- GOAL OF THE EXERCISE
Please repeat exactly the lines below from the line with "Diese Gruppe beinhaltet" to the line with "El Izarra se hunde: los de Estella", including both, and leave out every picture.

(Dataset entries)
⟨
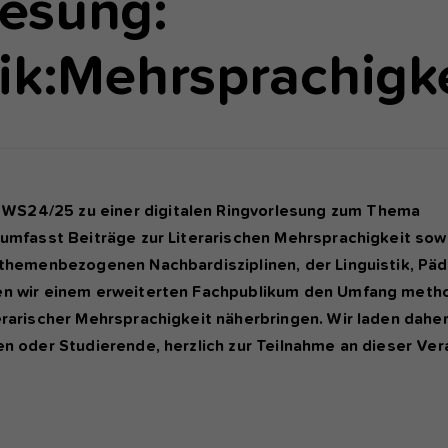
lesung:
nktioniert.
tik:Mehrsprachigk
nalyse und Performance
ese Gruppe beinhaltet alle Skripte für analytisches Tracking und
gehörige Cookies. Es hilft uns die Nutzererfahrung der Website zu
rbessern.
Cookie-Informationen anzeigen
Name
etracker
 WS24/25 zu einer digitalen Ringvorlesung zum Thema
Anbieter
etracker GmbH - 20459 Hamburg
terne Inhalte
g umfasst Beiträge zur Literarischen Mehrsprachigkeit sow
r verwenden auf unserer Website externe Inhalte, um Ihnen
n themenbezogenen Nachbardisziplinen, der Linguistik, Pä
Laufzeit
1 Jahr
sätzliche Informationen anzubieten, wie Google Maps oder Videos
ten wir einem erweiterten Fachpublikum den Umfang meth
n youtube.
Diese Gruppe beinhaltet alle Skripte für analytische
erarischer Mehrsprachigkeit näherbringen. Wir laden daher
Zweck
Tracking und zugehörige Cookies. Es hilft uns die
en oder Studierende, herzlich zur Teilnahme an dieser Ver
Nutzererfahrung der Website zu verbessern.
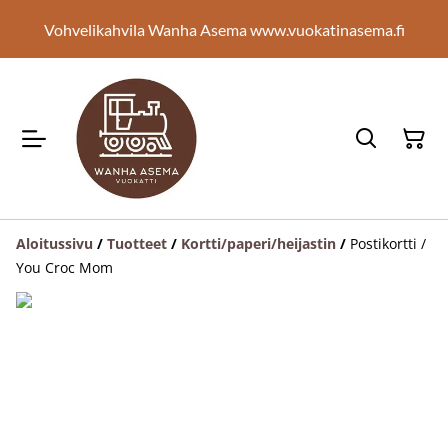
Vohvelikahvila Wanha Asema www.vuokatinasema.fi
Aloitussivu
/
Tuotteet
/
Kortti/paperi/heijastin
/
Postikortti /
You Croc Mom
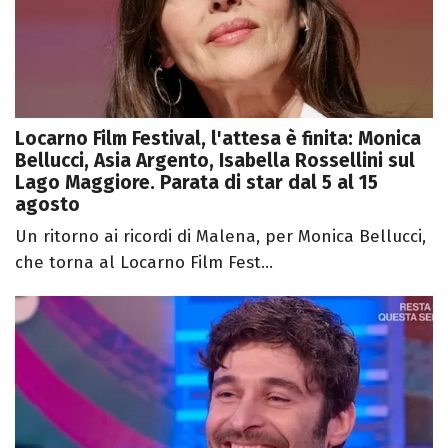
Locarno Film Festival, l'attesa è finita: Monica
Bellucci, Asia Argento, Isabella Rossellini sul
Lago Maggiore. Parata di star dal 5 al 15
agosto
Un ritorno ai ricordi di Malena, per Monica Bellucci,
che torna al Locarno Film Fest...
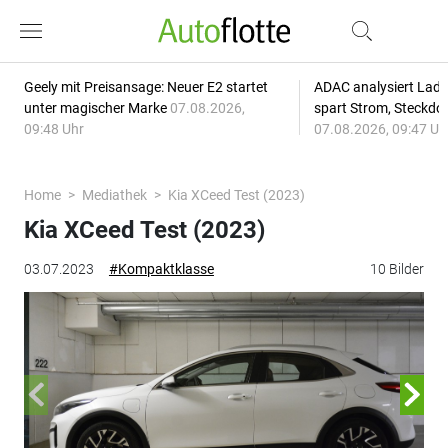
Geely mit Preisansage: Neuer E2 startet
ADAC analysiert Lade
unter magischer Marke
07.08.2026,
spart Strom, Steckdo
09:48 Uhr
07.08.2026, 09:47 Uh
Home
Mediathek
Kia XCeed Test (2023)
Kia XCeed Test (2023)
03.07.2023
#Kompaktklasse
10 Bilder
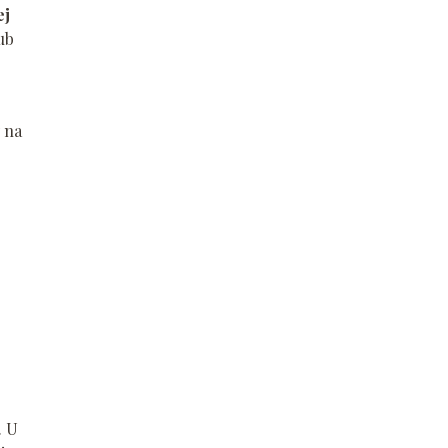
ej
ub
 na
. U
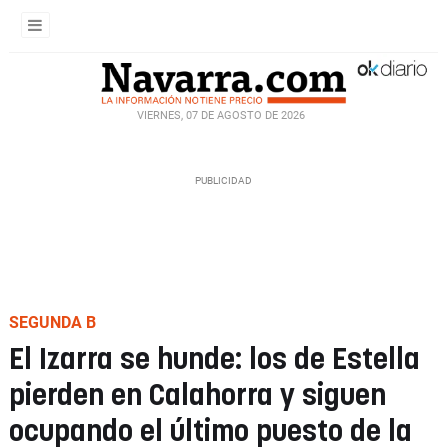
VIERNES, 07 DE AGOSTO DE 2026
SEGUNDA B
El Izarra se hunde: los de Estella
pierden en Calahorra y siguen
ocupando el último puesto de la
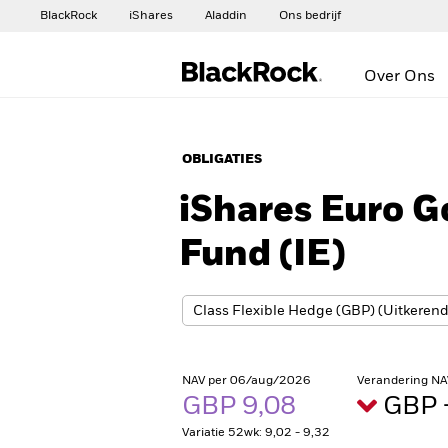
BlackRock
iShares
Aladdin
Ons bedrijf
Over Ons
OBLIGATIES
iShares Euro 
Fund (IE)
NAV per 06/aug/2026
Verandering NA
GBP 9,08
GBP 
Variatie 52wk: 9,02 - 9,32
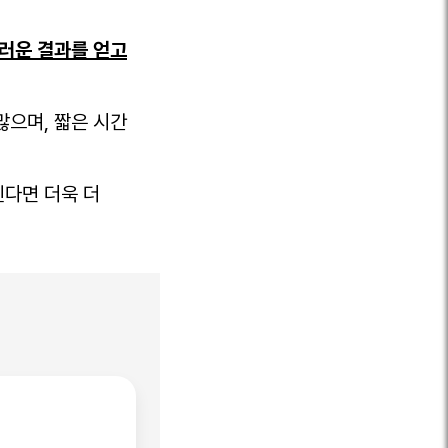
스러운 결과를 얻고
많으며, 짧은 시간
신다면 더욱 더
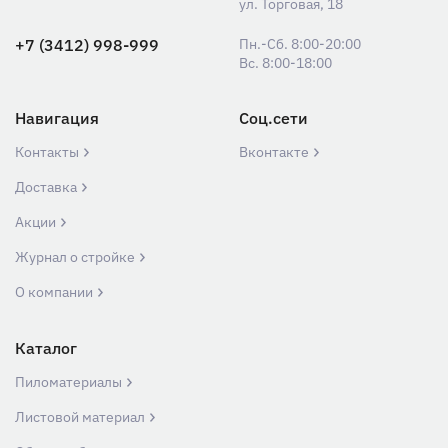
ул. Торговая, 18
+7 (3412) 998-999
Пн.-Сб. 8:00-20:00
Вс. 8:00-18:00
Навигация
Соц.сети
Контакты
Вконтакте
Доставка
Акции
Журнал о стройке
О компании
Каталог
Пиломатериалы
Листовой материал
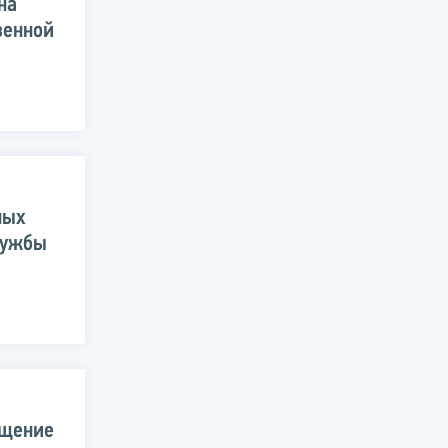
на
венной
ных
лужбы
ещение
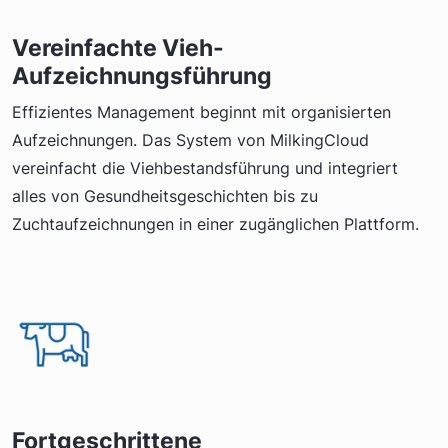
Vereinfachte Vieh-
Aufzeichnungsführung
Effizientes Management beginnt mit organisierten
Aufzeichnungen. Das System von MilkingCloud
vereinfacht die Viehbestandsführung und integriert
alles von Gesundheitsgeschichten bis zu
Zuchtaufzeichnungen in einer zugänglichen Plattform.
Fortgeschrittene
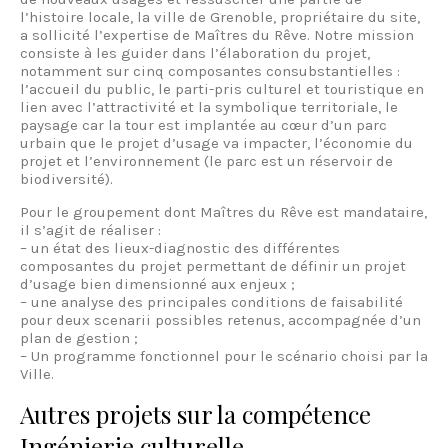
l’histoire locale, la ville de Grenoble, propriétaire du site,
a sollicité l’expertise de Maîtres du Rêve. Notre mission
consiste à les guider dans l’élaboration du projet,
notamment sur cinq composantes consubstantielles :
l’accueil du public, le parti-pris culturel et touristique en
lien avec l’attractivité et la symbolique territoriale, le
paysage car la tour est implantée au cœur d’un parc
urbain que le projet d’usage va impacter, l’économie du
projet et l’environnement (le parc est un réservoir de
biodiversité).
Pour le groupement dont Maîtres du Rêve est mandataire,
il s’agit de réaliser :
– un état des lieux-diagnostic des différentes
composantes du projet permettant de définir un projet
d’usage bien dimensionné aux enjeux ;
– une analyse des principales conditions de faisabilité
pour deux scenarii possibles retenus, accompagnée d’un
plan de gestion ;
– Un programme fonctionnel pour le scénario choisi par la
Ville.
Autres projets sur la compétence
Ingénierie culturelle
⟩
- SOLUTION TO THE EXERCISE
Diese Gruppe beinhaltet alle Skripte für analytische
erarischer Mehrsprachigkeit näherbringen. Wir laden daher
Zweck
Tracking und zugehörige Cookies. Es hilft uns die
en oder Studierende, herzlich zur Teilnahme an dieser Ver
Nutzererfahrung der Website zu verbessern.
Vohvelikahvila Wanha Asema www.vuokatinasema.fi
Aloitussivu
/
Tuotteet
/
Kortti/paperi/heijastin
/
Postikortti /
You Croc Mom
Locarno Film Festival, l'attesa è finita: Monica
Bellucci, Asia Argento, Isabella Rossellini sul
Lago Maggiore. Parata di star dal 5 al 15
agosto
Un ritorno ai ricordi di Malena, per Monica Bellucci,
che torna al Locarno Film Fest...
Geely mit Preisansage: Neuer E2 startet
ADAC analysiert Lade
unter magischer Marke
07.08.2026,
spart Strom, Steckdo
09:48 Uhr
07.08.2026, 09:47 Uh
Home
Mediathek
Kia XCeed Test (2023)
Kia XCeed Test (2023)
03.07.2023
#Kompaktklasse
10 Bilder
ej
ub
 na
. U
VIERNES, 07 DE AGOSTO DE 2026
SEGUNDA B
El Izarra se hunde: los de Estella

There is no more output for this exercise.